Opinion | Banning books from schools prevents important conversations from taking place in classrooms

Lily Roback, Staff Writer

To Kill a Mockingbird, Lord of the Flies, The Grapes of Wrath, Catch 22, Slaughterhouse V. The books are classics, meant to be absorbed and devoured in classroom curriculums where students are encouraged to explore universal themes of humanity and society’s greatest faults. Yet, in many places, such books are banned from classrooms. Classics fall throughout the years of history, holding the testament of time, and it is through the imagination and fluidity of language that these written texts became a universal language in themselves. It is through time and language, however, that the most poignant controversy developed, and where numerous disagreements and disputes have been had over the kinds of books labeled “inadequate” or “inappropriate” for school curriculums. 
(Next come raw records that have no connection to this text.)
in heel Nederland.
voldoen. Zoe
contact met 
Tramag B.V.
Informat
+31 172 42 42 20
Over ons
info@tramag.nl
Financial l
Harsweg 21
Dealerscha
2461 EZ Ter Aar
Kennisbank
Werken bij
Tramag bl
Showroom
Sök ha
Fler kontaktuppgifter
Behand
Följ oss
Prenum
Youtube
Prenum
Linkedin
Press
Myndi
Slaughterhouse V, published in 1969, is a deconstruction of fate and war set in the Vietnam War in which author Kurt Vonnegut parallels his own struggles and PTSD from war through the protagonist. As an anti-war testament that sang the hardships of the damage that America’s Dresden bombing did to innocent human lives, it is not difficult to see why the government banned this book during the 70s, a time where protests against the Vietnam War were at their peak and support for the war was steadily decreasing. 

Elizabeth Hartley, an English teacher at ETHS, has Slaughterhouse V  in her curriculum as a way to teach students the dangers of war and to humanize all the lives lost at the hands of our government. 
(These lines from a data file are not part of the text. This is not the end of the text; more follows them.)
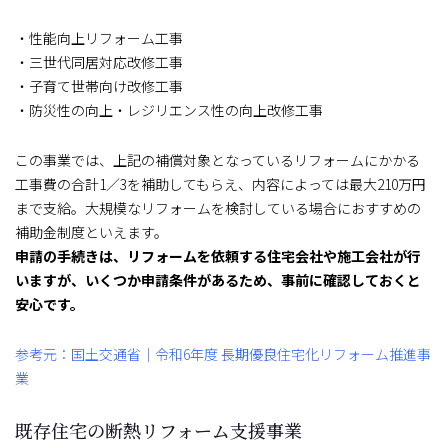
・性能向上リフォーム工事
・三世代同居対応改修工事
・子育て世帯向け改修工事
・防災性の向上・レジリエンス性の向上改修工事
この事業では、上記の補償対象となっているリフォームにかかる
工事費の合計1／3を補助してもらえ、内容によっては最大210万円
まで支給。大規模なリフォームを検討している場合におすすめの
補助金制度といえます。
申請の手続きは、リフォームを依頼する住宅会社や施工会社が行
いますが、いくつか申請条件があるため、事前に確認しておくと
安心です。
参考元：国土交通省｜令和6年度 長期優良住宅化リフォーム推進事
業
既存住宅の断熱リフォーム支援事業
“I think during the Vietnam War, everybody was really, really hoping for a happy ending and there wasn’t one,” Ms. Hartley explains.  “The way we got out of the war was not because we ran out of bullets or we beat the bad guys or anything like that. We got out of that war because of people [in high school]. It was the protesting stateside that made it commercially unlivable in society.” 

Those officials that were banning books did not want to see revolts take effect and stop their plans in part because, as Ms. Hartley states, “it’s bad for the economy to be at peace”.

The production and shipment of fabric, weaponry, bullets, food and other war essentials boost businesses, therefore supporting our economy. But at what cost? Our voices are more powerful than we know, and without them, our world would have already turned into one void of emotion, artistic expression, and humanity.

This debate also seeps into academic fields outside of the humanities. 

Recently, Florida legistlators banned multiple math textbooks from the curriculum due to content regarding “banned topics” such as critical race theory and racial profiling. 

“I’m just thinking to myself, like, two plus two equals four, right? It’s not two plus two equals, well, how do you feel about that? Is that an injustice?” says Desantis regarding his reasoning for supporting the banishment. 

Desantis’ sentiment echoes that of the numerous efforts made by elected officials to prevent social and political dialogue within classrooms—even in mathematics, where these topics are rarely mentioned. Among the 41% of math textbooks rejected from Florida’s curriculum, a familiar textbook came to light: , The Practice of Statistics, an AP Statistics textbook we use here at ETHS. 

“I think perhaps the Governor of Florida is trying to suppress students from using the skills they learned in, say, an AP Statistics class to understand some of the societal issues happening in this country,” says ETHS statistics teacher Jacob Mills. “If we give students the tools to analyze those problems from a statistical lens and understand the scope and severity of the issue, then it becomes a problem for some people in this country.” 

Governor Desantis is not troubled about the supposed learned “critical race theory” present throughout the text, but what students can take from that information and start applying it to real-world situations. In short, Desantis wants to keep his citizens ignorant, hold onto the power he holds in conversations regarding race in the education system, and to live in a world where ignoring the problem will keep his hands clean of any potential threats. 

Mills states that “the whole idea of Statistics is to analyze problems that are relevant and local, both to engage students and answer the question, ‘how can I apply this new knowledge to solve problems in this world?’ How can we as a society consciously prepare our students to interpret the world around us if we are not given the tools to do so?”

Banning books silences voices who dare to question notions and social constructs, which young audiences in particular should be encouraged to do because it enhances their critical thinking and individual expression. Literature, and art in general, should be available and sought after by everyone. Prohibiting books is prohibiting the future generations of students from being able to learn.